Le rééquilibrage de nos institutions semble donc devoir se faire en faveur du président de la République et d’une disparition à terme du poste de premier ministre. Mais quid alors de la nature parlementaire du régime ? Une solution originale a été notamment défendue à gauche par Jack Lang : le président, élu au suffrage universel, serait tout simplement responsable également devant le parlement. Un système dans lequel élections présidentielles et législatives seraient obligatoirement liées l’une à l’autre, où le président ne pourrait dissoudre qu’à condition de remettre son propre mandat en jeu, et où les députés  pourraient faire tomber le président mais à condition de revenir eux aussi devant les électeurs, ne serait pas fondamentalement en rupture avec la logique actuelle. Il établirait entre le président et le parlement un rapport de responsabilité direct, sain et démocratique, avec, en cas de conflit, la possibilité d’en appeler à tout moment à l’arbitrage du suffrage universel. Le président pourrait alors pleinement jouer son rôle de leader de l’exécutif car il en assumerait aussi les contraintes parlementaires.

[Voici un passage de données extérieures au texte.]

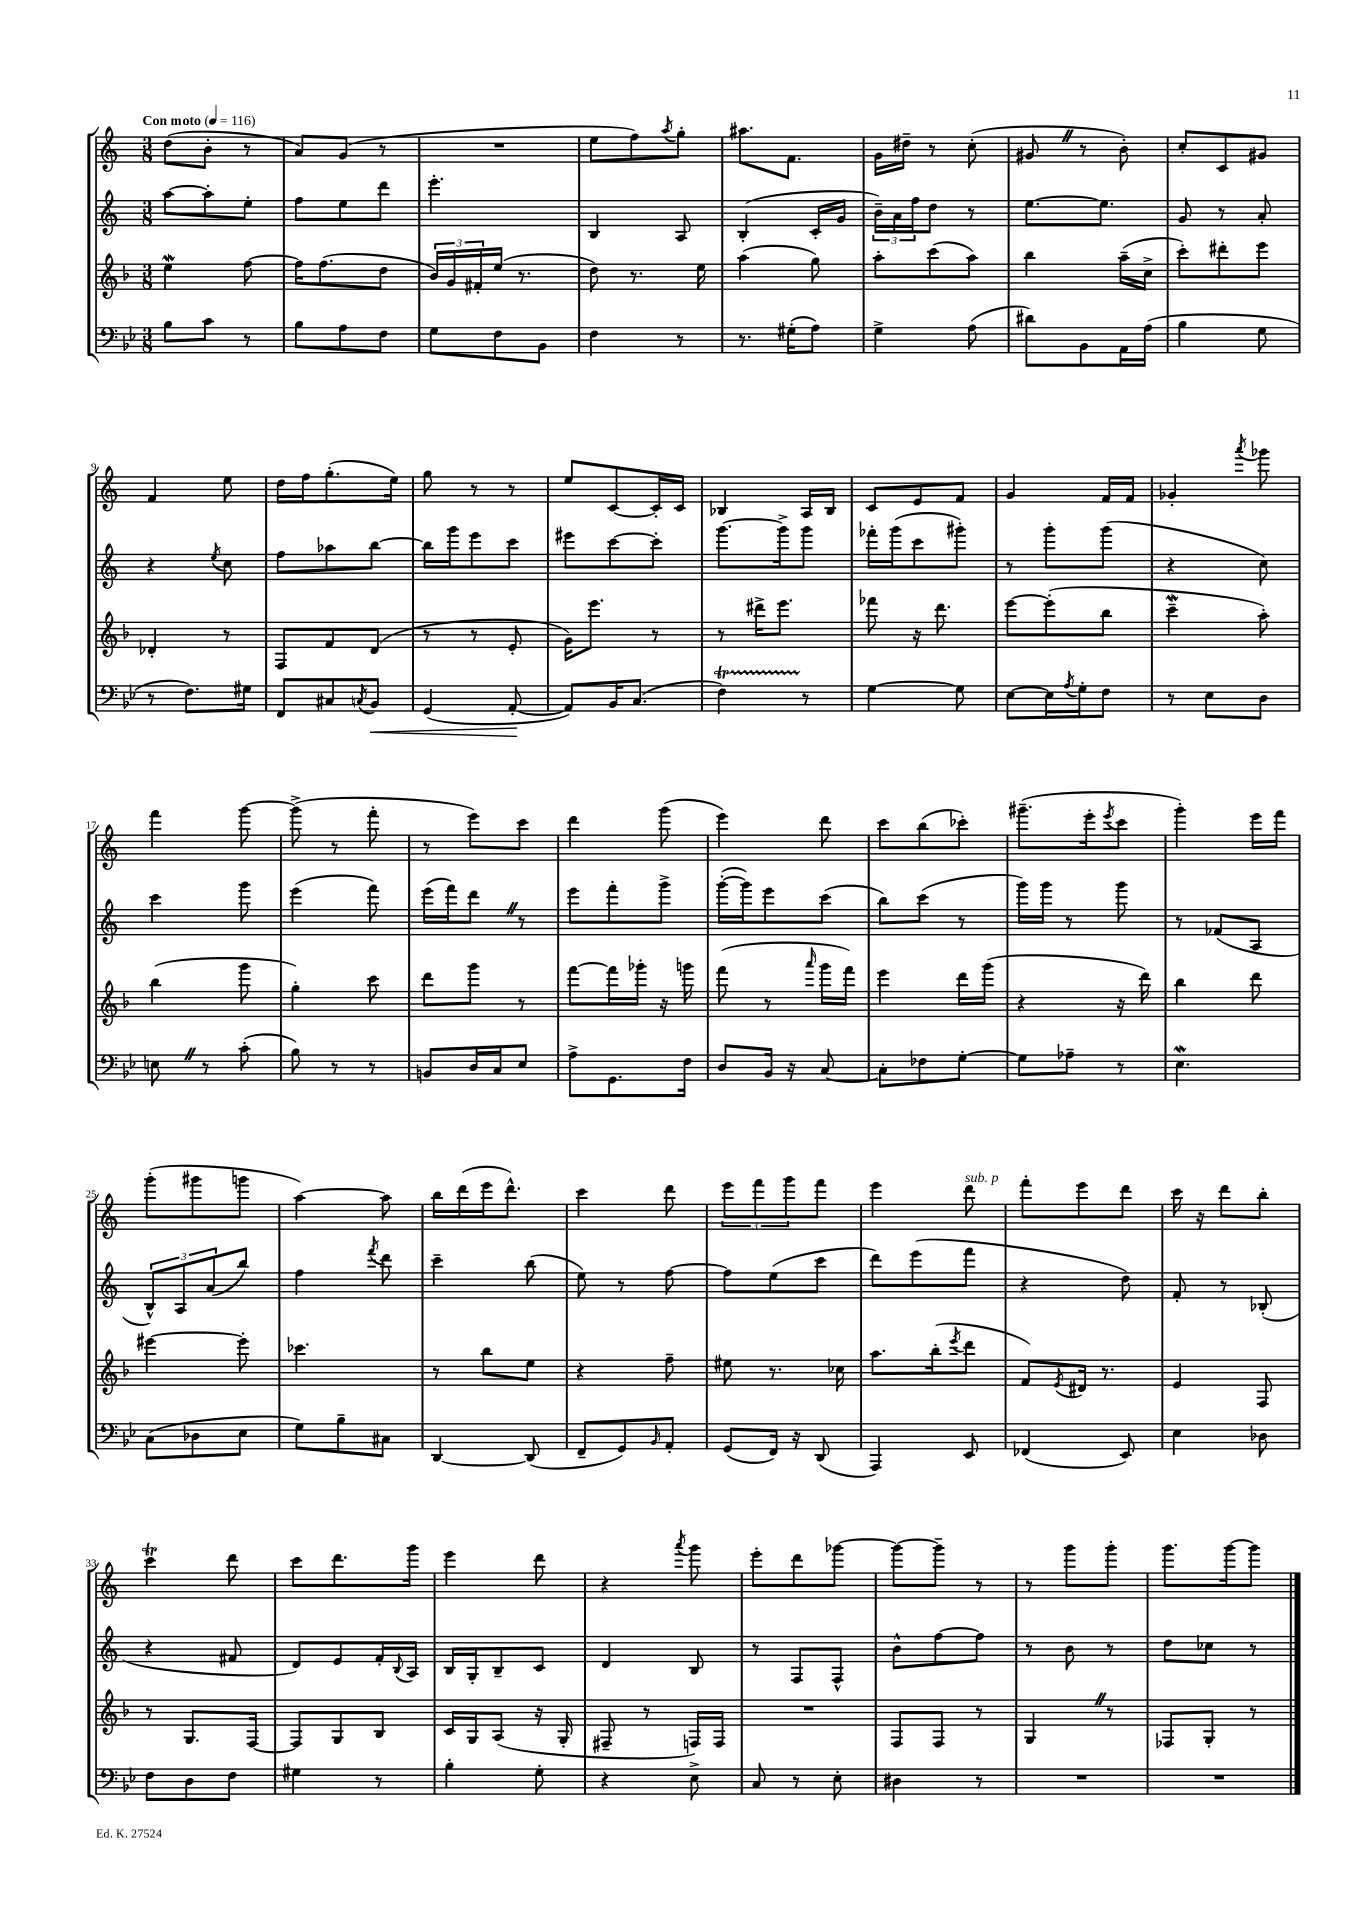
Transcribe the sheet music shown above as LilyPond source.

<<
\new StaffGroup <<
\new Staff = "s0" {
    \clef treble \key c \major \numericTimeSignature \time 3/8 \tempo "Con moto" 4 = 116
    d''8( b'8-. r8 |
    a'8) g'8( r8 |
    R4. |
    e''8 f''8) \acciaccatura { a''8 } g''8-. |
    ais''8. f'8. |
    g'16 dis''16-- r8 c''8-.( |
    gis'8 \once \override BreathingSign.text = \markup { \musicglyph "scripts.caesura.straight" } \breathe r8 b'8-.) |
    c''8-. c'8 gis'8 |
    f'4 e''8 |
    d''16 f''16 g''8.-.( e''16) |
    g''8 r8 r8 |
    e''8 c'8~ c'16-. c'16 |
    bes4 a16 bes16 |
    c'8 e'8 f'8 |
    g'4 f'16 f'16 |
    ges'4-. \acciaccatura { a'''8 } ges'''8 |
    f'''4 g'''8~ |
    g'''8->( r8 f'''8-. |
    r8 e'''8) c'''8 |
    d'''4 g'''8( |
    e'''4) d'''8 |
    c'''8 b''8( ces'''8-.) |
    gis'''8.--( e'''16-. \acciaccatura { e'''8 } c'''8 |
    g'''4-.) e'''16 f'''16 |
    g'''8-.( gis'''8 g'''8 |
    a''4~) a''8 |
    b''16 d'''16( e'''16 d'''8.-^) |
    c'''4 d'''8 |
    \tuplet 3/2 { e'''8 f'''8 g'''8 } f'''8 |
    e'''4 d'''8^\markup { \italic "sub. p" } |
    f'''8-. e'''8 d'''8 |
    c'''16 r16 d'''8 b''8-. |
    c'''4\trill d'''8 |
    c'''8 d'''8. g'''16 |
    e'''4 d'''8 |
    r4 \acciaccatura { a'''8 } g'''8 |
    e'''8-. d'''8 ges'''8~ |
    ges'''8~ ges'''8-- r8 |
    r8 g'''8 g'''8-. |
    g'''8. g'''16~ g'''8 \bar "|." |
}
\new Staff = "s1" {
    \clef treble \key c \major \numericTimeSignature \time 3/8
    a''8~ a''8-. e''8-. |
    f''8 e''8 d'''8 |
    e'''4.-. |
    b4 a8 |
    b4-.( c'16-. g'16 |
    \tuplet 3/2 { b'16--) a'16 f''16 } d''8 r8 |
    e''8.~ e''8. |
    g'8 r8 a'8-. |
    r4 \acciaccatura { e''8 } c''8 |
    f''8 aes''8 b''8~ |
    b''16 g'''16 e'''8 c'''8 |
    eis'''8 c'''8~ c'''8-. |
    g'''8.~ g'''16-> g'''8 |
    fes'''16-. g'''16( c'''8 gis'''8-.) |
    r8 g'''8-. g'''8( |
    r4 c''8) |
    c'''4 g'''8 |
    e'''4( f'''8) |
    e'''16( f'''16) d'''8 \once \override BreathingSign.text = \markup { \musicglyph "scripts.caesura.straight" } \breathe r8 |
    e'''8 f'''8-. g'''8-> |
    g'''16~-.( g'''16) e'''8 c'''8( |
    b''8) c'''8( r8 |
    g'''16) g'''16 r8 g'''8 |
    r8 fes'8( a8 |
    \tuplet 3/2 { b8-^) a8 a'8( } b''8) |
    f''4 \acciaccatura { f'''8 } d'''8 |
    c'''4-- b''8( |
    e''8) r8 f''8~ |
    f''8 e''8( c'''8 |
    d'''8) e'''8( f'''8 |
    r4 d''8) |
    f'8-. r8 bes8-.( |
    r4 fis'8 |
    d'8) e'8 f'16-. \appoggiatura { b8 } a16 |
    b16 g16-. b8-- c'8 |
    d'4 b8 |
    r8 f8 f8-^ |
    b'8-^ f''8~ f''8 |
    r8 b'8 r8 |
    d''8 ces''8 r8 \bar "|." |
}
\new Staff = "s2" {
    \clef treble \key f \major \numericTimeSignature \time 3/8
    e''4\mordent f''8~ |
    f''16 f''8.( d''8 |
    \tuplet 3/2 { bes'16) g'16 fis'16-. } e''16( r8. |
    d''8) r8. e''16 |
    a''4( g''8) |
    a''8-. c'''8( a''8) |
    bes''4 a''16--( c''16-> |
    c'''8-.) dis'''8-. e'''8 |
    des'4-. r8 |
    f8 f'8 d'8( |
    r8 r8 e'8-. |
    g'16) e'''8. r8 |
    r8 dis'''16-> e'''8. |
    fes'''8 r16 d'''8. |
    e'''8~ e'''8-.( bes''8 |
    c'''4--\mordent a''8-.) |
    bes''4( g'''8 |
    g''4-.) c'''8 |
    d'''8 g'''8 r8 |
    f'''8~ f'''16 ges'''16-. r16 g'''16 |
    f'''8( r8 \grace { a'''16 } g'''16 f'''16) |
    e'''4 d'''16 g'''16( |
    r4 r16 d'''16) |
    bes''4 d'''8 |
    eis'''4~ eis'''8-. |
    ces'''4. |
    r8 bes''8 e''8 |
    r4 f''8-- |
    eis''8 r8. ces''16 |
    a''8. bes''16-.( \acciaccatura { e'''8 } d'''8 |
    f'8) \acciaccatura { e'8 } dis'16 r8. |
    e'4 f8 |
    r8 g8. f16~ |
    f8 g8 bes8 |
    c'16 g16 a8( r16 g16-. |
    fis8-- r8 f16) f16 |
    R4. |
    f8 f8 r8 |
    g4 \once \override BreathingSign.text = \markup { \musicglyph "scripts.caesura.straight" } \breathe r8 |
    fes8 g8-. r8 \bar "|." |
}
\new Staff = "s3" {
    \clef bass \key bes \major \numericTimeSignature \time 3/8
    bes8 c'8 r8 |
    bes8 a8 f8 |
    g8 f8 bes,8 |
    f4 r8 |
    r8. gis16-.( a8) |
    g4-> a8( |
    dis'8) bes,8 a,16 a16( |
    bes4 g8 |
    r8 f8.) gis16 |
    f,8 cis8 \acciaccatura { c8 } bes,8\< |
    g,4( a,8~-.\! |
    a,8) bes,16 c8.( |
    f4\startTrillSpan) r8\stopTrillSpan |
    g4~ g8 |
    ees8~ ees16 \acciaccatura { a8 } g16-. f8 |
    r8 ees8 d8 |
    e8 \once \override BreathingSign.text = \markup { \musicglyph "scripts.caesura.straight" } \breathe r8 c'8-.( |
    bes8) r8 r8 |
    b,8 d16 c16 ees8 |
    a8-> g,8. f16 |
    d8 bes,16 r16 c8~ |
    c8-. fes8 g8~-. |
    g8 aes8-- r8 |
    ees4.\mordent |
    c8( des8 ees8 |
    g8) bes8-- cis8 |
    d,4~ d,8( |
    f,8-- g,8) \grace { bes,16 } a,8-. |
    g,8( f,16) r16 d,8( |
    a,,4) ees,8 |
    fes,4( ees,8) |
    ees4 des8 |
    f8 d8 f8 |
    gis4 r8 |
    bes4-. g8-. |
    r4 ees8-> |
    c8 r8 ees8-. |
    dis4 r8 |
    R4. |
    R4. \bar "|." |
}
>>
>>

Cette évolution, dont les futurs discours présidentiels devant le Congrès pourraient constituer les signes avant-coureurs, n’instaurerait pas véritablement « un nouveau régime politique », mais viendrait enfin, dans la continuité des tendances actuelles, conférer une cohérence et une stabilité à la logique initiale Ve République : un régime parlementaire, dirigé par un président de la République.